Glasgow Times: Cosmo Cinema, 1960Cosmo Cinema, 1960 (Image: GFF24)

From 1939, audiences will have the chance to see Mr Smith Goes to Washington or watch screen icon Greta Garbo in Ninotchka while screenings from 1974 will include The Godfather Part II and Foxy Brown.

Recent classics from 2005 will include Walk the Line, starring Joaquin Phoenix and Reese Witherspoon as Johnny and June Carter Cash, and A History of Violence showing on 35mm.

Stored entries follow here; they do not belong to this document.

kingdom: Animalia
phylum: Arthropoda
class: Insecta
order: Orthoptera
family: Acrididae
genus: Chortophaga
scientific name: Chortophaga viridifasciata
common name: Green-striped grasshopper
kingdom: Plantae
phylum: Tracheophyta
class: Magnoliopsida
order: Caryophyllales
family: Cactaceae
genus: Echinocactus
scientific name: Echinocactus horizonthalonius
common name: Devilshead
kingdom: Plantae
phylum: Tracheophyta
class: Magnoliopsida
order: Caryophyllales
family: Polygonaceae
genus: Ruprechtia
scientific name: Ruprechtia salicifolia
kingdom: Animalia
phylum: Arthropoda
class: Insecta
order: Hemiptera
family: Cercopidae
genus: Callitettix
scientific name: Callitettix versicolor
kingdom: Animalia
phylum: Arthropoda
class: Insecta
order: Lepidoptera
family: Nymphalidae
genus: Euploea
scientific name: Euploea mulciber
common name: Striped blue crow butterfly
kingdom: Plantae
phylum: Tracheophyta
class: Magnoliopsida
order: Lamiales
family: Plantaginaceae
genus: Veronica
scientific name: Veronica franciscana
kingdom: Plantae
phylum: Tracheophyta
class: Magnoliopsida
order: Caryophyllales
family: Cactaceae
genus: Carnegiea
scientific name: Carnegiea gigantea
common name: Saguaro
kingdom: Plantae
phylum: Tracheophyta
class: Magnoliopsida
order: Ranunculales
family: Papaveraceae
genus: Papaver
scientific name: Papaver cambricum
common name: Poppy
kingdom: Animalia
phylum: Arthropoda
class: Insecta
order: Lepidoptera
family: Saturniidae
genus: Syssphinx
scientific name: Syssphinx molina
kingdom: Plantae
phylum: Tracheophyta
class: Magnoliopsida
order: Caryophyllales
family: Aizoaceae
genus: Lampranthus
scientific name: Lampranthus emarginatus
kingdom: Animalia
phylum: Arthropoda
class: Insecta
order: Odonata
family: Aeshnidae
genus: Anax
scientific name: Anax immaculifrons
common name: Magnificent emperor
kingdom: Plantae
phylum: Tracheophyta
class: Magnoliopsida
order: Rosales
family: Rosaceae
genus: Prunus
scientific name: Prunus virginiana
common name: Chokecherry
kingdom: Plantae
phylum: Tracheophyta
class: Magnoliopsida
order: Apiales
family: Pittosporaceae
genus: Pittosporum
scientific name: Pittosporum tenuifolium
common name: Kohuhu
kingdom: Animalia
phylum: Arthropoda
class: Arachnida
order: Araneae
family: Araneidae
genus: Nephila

FrightFest will also return for its 19th year at GFF, with the legendary three-day horror binge showcasing 11 new feature films.

Glasgow Times:

It will kick off with the UK premiere of You’ll Never Find Me, a claustrophobic two-hander set in an Australian RV Park.

Other specially curated programmes will include Wild Flower, Flaming Star: The Films of Dolores Del Rio, What Will The Men Wear?, which explores the star powers of three of Hollywood’s most subversive female stars of the 1930s, Love is sweet oh!, which examines on-screen representations of love in the lives of Black people and people of colour, and Gestures of Memory: After the Archive, a series of screenings which interrogate and re-imagine archival practice.

Tickets to the opening and closing galas will go on sale at 11am on Thursday, January 25.

Tickets to all events will go on sale to GFT Cinecard holders at 11am on Friday, January 26 and on general sale at 11am on Monday, January 29 at glasgowfilm.org/home and from the GFT box office.